- [Your task] Where in the data does the word "FileFunction" appear? Find those lines and copy them.

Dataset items
######

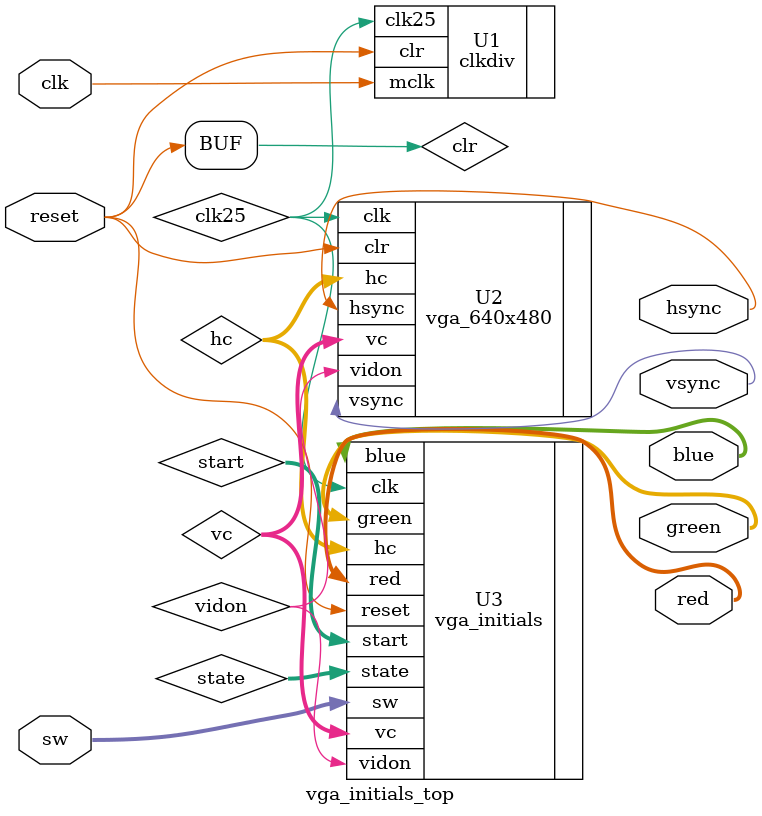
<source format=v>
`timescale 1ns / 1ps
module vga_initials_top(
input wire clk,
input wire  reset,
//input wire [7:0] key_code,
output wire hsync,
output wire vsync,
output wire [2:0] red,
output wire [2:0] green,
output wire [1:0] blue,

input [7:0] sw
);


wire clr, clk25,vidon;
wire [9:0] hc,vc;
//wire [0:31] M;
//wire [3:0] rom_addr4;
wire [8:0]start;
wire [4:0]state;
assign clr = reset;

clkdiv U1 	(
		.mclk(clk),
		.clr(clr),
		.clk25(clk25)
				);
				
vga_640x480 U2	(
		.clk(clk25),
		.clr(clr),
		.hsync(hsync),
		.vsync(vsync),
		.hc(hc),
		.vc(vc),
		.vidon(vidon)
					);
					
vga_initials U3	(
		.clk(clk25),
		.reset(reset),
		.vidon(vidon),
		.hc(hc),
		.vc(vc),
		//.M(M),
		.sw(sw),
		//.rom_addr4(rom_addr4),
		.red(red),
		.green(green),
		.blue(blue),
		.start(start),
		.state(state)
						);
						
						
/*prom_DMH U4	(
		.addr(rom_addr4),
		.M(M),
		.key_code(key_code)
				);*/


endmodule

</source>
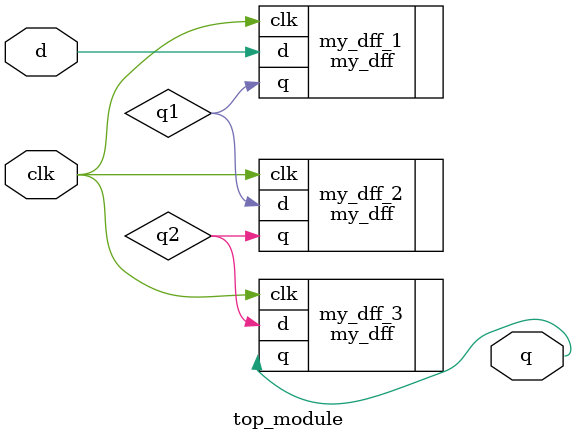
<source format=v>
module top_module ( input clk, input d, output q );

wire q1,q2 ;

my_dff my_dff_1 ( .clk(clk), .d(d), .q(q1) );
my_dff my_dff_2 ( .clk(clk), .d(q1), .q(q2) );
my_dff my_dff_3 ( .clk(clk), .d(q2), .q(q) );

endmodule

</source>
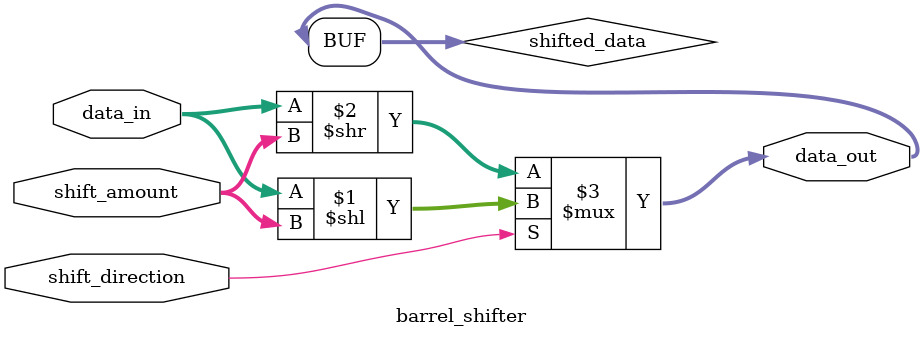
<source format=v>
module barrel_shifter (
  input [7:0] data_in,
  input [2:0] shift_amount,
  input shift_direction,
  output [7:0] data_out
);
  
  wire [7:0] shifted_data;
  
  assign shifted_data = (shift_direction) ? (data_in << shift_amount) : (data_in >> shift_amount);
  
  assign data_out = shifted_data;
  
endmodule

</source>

######

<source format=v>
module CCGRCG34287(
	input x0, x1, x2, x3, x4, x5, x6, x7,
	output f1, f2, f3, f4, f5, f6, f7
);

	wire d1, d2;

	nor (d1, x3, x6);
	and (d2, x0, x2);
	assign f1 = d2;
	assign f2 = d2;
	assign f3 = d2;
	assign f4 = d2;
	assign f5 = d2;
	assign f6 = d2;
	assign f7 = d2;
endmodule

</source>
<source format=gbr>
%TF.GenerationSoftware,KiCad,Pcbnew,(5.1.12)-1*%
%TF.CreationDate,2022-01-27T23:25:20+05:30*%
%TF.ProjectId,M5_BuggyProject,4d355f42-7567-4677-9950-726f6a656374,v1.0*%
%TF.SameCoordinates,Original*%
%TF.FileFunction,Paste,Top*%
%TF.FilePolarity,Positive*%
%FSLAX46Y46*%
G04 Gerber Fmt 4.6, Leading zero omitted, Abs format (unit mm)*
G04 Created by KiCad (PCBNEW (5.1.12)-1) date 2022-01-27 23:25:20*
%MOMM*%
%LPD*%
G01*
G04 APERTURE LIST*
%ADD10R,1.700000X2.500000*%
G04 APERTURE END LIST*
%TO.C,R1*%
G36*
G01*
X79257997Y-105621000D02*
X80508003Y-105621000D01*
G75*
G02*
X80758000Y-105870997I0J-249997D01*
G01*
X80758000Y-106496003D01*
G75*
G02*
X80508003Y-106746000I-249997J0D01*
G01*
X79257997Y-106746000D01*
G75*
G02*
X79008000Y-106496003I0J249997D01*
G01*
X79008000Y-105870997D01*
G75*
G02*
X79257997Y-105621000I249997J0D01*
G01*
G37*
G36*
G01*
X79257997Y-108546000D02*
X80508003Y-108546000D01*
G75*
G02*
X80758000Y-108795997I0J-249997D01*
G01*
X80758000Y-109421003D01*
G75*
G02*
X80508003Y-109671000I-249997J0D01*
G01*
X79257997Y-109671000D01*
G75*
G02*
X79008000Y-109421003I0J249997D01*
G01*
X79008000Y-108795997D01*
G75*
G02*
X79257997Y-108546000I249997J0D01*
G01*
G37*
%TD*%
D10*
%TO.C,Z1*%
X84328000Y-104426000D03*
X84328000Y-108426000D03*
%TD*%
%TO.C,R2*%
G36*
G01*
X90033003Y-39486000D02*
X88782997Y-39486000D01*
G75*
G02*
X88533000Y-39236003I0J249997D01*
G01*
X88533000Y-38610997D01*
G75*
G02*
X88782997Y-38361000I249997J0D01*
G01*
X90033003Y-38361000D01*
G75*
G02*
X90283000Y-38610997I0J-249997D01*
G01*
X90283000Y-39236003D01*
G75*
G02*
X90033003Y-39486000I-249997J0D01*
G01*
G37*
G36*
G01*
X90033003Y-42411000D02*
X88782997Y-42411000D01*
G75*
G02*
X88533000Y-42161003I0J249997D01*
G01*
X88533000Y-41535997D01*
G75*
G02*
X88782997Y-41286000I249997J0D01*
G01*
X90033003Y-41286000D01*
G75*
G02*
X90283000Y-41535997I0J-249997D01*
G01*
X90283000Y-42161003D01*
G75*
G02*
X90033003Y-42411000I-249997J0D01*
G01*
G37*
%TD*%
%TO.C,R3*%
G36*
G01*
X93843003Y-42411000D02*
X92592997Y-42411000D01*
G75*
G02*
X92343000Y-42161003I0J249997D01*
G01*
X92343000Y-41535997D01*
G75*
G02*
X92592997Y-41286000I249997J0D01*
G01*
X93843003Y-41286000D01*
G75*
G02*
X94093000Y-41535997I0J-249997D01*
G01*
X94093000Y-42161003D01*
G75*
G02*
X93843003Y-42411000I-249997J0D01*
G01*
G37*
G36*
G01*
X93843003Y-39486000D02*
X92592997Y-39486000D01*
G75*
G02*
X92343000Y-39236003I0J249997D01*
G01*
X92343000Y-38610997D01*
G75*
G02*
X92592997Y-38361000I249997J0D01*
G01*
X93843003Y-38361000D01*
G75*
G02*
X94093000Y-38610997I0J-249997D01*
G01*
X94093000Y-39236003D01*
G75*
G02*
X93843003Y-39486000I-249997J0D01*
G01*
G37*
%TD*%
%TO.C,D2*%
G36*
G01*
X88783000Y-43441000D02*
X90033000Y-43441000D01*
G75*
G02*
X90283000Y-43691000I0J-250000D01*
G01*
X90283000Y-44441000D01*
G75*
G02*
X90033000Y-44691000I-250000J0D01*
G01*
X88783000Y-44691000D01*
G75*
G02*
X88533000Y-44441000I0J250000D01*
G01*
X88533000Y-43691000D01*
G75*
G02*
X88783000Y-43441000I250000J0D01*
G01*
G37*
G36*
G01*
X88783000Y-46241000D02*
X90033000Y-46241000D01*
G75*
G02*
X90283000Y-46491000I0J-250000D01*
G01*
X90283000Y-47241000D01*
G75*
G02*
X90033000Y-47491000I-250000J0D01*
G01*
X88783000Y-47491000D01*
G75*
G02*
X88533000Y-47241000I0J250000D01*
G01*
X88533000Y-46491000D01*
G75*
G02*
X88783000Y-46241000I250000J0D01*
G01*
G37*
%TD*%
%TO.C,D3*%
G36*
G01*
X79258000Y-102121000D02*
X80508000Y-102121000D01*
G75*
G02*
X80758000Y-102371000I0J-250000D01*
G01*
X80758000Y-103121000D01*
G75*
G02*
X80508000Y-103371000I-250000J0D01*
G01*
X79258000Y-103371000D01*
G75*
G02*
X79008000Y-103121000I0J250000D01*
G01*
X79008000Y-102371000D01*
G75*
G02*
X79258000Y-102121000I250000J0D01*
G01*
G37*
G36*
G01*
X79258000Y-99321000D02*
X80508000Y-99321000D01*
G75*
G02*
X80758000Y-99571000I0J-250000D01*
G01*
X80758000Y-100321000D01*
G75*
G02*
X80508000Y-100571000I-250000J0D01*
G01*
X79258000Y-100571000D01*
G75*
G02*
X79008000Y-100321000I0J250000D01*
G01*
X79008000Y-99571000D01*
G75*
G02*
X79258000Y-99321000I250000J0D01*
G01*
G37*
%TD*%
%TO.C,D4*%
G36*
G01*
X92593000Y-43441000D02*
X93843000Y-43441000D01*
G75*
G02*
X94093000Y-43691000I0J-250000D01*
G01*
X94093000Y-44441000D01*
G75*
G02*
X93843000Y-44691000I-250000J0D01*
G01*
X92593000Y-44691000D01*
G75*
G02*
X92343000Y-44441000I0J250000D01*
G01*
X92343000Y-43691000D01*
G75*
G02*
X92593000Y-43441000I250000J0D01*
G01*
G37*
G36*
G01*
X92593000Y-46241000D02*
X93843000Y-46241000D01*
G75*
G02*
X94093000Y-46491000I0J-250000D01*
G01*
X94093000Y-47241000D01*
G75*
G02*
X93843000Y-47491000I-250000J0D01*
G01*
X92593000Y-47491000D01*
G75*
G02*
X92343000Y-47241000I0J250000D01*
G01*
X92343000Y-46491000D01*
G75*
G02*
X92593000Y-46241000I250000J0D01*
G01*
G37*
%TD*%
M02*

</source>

######

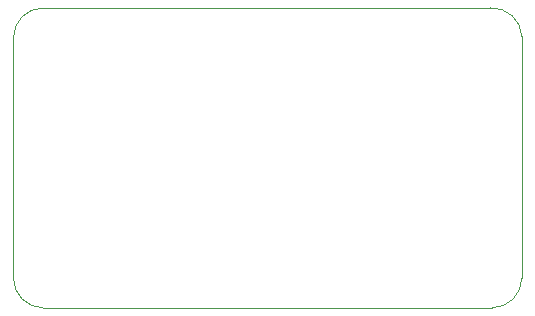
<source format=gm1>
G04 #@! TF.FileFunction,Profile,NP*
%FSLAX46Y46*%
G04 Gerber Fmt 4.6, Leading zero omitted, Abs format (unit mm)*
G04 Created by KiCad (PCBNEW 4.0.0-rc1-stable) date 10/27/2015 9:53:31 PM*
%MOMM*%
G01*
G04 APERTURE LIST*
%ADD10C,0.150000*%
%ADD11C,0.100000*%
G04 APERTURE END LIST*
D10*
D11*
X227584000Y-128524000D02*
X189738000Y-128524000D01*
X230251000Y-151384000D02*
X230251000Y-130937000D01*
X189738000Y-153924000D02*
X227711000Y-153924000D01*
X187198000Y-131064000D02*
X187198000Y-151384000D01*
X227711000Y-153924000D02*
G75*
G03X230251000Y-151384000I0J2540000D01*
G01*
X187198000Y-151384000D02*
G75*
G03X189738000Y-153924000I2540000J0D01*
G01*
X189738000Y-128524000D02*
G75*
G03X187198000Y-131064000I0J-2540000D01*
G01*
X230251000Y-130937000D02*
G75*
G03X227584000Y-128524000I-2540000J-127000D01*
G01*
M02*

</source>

######

- [Solution to the exercise]
%TF.FileFunction,Paste,Top*%
G04 #@! TF.FileFunction,Profile,NP*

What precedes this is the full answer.